*** Opening of SELECTED PASSAGE ***

Fred D. Lublin, MD




  

Fred D. Lublin, MD

Saunders Family Professor of Neurology
Corinne Goldsmith Dickinson Center for Multiple Sclerosis
Mount Sinai Medical Center
New York, New York

 
Disclosure Information:

Sources of Funding for Research: Acorda Therapeutics, Inc.; Biogen Idec; Genentech, Inc.; Novartis Pharmaceuticals Corp; Teva Neuroscience, Inc.
Consulting Agreements: Bayer HealthCare Pharmaceuticals; Biogen Idec; BioMS Medical Corp.; EMD Serono, Inc.; Genentech, Inc.; Medarex, Inc.; Novartis Pharmaceuticals Corp; Pfizer Inc; Teva Neuroscience, Inc.
Speakers’ Bureau/Honorarium Agreements: Bayer HealthCare Pharmaceuticals; EMD Serono, Inc.; Pfizer Inc; Teva Neuroscience, Inc.
Current Financial Interests/Stock Ownership: Cognition Therapeutics, Inc.

*** Close of SELECTED PASSAGE ***
*** Opening of GIVEN ENTRIES ***

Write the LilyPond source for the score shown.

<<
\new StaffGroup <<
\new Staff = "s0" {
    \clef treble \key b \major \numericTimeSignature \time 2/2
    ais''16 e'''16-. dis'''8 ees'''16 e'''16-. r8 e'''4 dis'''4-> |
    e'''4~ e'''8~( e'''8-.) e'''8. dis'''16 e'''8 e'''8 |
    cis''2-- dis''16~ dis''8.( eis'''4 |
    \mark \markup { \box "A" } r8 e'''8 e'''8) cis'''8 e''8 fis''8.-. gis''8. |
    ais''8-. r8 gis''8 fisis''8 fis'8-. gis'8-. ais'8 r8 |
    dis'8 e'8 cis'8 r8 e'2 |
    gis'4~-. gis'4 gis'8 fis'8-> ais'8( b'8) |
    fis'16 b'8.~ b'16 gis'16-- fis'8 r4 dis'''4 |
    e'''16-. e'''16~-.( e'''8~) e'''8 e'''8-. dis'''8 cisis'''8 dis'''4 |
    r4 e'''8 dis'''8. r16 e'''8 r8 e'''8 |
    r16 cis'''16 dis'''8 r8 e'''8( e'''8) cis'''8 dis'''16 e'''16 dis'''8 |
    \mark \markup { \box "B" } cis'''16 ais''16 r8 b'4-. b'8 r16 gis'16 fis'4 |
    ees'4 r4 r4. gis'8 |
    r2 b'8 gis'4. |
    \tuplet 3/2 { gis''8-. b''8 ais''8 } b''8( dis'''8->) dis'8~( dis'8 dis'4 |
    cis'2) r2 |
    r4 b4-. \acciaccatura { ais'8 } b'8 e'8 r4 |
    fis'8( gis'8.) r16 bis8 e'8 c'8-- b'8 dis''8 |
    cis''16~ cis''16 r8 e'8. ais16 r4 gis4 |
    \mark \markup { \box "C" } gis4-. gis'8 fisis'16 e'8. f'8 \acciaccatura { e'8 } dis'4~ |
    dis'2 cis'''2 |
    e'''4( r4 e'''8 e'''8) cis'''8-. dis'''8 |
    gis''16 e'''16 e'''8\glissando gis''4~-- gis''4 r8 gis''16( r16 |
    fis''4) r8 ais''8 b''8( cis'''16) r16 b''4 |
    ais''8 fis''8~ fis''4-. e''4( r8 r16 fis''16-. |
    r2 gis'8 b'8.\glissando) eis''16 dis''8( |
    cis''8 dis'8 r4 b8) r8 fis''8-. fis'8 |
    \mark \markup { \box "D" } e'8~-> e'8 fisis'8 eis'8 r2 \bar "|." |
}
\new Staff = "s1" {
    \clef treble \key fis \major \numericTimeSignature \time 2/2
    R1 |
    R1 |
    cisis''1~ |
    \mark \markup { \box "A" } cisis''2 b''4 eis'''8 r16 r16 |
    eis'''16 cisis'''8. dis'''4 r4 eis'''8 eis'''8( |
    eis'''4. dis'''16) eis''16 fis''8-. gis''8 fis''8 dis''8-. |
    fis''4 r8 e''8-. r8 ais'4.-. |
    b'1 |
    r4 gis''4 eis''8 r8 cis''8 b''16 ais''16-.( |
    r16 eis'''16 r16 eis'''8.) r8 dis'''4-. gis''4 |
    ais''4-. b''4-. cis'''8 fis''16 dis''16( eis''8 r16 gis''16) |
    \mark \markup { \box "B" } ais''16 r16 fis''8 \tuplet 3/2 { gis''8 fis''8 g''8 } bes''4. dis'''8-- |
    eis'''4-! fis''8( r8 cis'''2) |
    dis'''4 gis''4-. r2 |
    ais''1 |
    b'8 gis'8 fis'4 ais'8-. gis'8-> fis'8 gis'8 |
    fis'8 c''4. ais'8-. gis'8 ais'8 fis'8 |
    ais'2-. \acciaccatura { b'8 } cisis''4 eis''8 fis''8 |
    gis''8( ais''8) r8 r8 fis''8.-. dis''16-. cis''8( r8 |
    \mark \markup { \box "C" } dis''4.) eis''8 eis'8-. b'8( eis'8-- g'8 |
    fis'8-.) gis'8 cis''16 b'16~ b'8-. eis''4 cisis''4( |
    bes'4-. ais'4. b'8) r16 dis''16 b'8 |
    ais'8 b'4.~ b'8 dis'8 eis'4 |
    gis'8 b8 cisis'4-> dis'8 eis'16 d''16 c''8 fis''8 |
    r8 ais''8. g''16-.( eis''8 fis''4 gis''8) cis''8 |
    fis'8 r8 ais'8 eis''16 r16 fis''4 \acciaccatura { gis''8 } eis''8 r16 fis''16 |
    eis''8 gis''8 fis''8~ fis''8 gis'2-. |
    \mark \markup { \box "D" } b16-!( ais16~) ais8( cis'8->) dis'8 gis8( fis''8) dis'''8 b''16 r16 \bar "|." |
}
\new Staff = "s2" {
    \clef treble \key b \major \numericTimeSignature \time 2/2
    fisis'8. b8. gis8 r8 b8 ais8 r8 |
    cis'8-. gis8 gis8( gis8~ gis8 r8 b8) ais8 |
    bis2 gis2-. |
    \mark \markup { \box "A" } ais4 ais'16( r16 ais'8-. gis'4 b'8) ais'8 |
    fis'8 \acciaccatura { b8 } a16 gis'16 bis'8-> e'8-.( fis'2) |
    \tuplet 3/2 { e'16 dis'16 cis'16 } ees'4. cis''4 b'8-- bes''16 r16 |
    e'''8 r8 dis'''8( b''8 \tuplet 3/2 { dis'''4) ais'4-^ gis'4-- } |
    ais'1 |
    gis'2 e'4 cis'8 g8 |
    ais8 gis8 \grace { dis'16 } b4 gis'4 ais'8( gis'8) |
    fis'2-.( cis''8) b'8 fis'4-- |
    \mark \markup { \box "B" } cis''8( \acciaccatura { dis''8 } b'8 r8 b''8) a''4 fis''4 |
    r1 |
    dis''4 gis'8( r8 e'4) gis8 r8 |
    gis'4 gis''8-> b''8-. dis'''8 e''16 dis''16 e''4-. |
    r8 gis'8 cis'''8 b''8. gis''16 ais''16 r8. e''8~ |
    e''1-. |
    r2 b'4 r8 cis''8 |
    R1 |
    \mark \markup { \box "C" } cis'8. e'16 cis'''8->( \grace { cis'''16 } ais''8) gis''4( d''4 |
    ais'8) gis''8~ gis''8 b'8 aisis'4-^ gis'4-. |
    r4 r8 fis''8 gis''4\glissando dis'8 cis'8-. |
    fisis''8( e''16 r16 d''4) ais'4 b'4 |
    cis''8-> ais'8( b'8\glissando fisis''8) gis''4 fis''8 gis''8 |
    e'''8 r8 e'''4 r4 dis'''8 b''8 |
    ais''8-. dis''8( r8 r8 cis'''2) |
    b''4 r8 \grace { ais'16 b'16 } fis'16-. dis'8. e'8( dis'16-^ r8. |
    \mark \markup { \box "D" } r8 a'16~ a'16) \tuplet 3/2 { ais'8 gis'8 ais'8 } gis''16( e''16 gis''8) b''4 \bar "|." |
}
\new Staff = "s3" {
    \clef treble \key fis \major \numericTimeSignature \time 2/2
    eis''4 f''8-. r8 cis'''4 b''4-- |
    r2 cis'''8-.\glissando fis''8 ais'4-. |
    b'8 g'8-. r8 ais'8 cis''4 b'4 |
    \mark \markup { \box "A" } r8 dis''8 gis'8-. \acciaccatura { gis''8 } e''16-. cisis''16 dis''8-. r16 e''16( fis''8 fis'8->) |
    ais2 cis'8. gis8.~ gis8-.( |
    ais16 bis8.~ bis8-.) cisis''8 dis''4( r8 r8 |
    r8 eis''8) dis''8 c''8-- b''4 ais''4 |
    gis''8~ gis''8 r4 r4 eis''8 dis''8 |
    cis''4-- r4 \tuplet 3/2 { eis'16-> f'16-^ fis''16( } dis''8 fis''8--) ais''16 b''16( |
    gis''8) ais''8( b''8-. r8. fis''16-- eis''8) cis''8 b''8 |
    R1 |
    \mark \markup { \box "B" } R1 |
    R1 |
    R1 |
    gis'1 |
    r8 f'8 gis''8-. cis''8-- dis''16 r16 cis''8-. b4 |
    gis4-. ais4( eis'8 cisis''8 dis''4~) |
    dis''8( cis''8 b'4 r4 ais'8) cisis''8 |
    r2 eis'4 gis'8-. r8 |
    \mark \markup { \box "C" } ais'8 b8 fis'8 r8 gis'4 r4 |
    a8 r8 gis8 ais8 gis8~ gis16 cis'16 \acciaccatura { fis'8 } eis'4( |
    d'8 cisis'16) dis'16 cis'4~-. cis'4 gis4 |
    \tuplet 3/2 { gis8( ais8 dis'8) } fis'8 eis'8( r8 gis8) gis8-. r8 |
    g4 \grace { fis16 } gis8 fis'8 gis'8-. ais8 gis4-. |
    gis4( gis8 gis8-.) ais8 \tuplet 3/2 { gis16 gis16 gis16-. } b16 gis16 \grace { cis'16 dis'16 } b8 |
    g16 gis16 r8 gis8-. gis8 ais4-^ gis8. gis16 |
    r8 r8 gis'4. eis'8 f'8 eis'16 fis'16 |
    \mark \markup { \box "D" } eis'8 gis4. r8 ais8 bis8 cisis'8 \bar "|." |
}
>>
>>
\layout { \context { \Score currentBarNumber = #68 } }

*** Close of GIVEN ENTRIES ***

◆ REQUIREMENT 1
In the disclosure page for Fred D. Lublin, what company is listed under current financial interests or stock ownership?
◆ REQUIREMENT 2
Carry on the disclosure page for Fred D. Lublin from its last line.

◆ RESPONSE AREA 1
Cognition Therapeutics, Inc.

◆ RESPONSE AREA 2
Discussion of Off-Label, Investigational, or Experimental Drug Use: None

Biography

Fred D. Lublin, MD, is the Saunders Family Professor of Neurology at Mount Sinai School of Medicine, New York, and Director of the Corinne Goldsmith Dickinson Center for Multiple Sclerosis at that institution. Dr. Lublin received his medical degree in 1972 from Jefferson Medical College, Philadelphia. He completed his internship in internal medicine at the Bronx Municipal Hospital, Albert Einstein Medical Center, and his residency at the New York Hospital, Cornell Medical Center.

As a neuroimmunologist, Dr. Lublin has a special interest in immune functions and abnormalities affecting the nervous system. He has been involved in both basic science and clinical research. He and his colleagues were among the first in the country to study IFN β-1b, which was approved by the Food and Drug Administration (FDA) in 1993 to treat the relapsing-remitting form of MS. He is currently involved with several new clinical research protocols on promising agents for treating various aspects of MS and is the principal investigator and national coordinating investigator for a multicenter National Institutes of Health–sponsored trial of combination therapy in MS. He was chairman of the National MS Society advisory committee on clinical trials of new drugs in multiple sclerosis and the National MS Society’s Research Programs Advisory Committee.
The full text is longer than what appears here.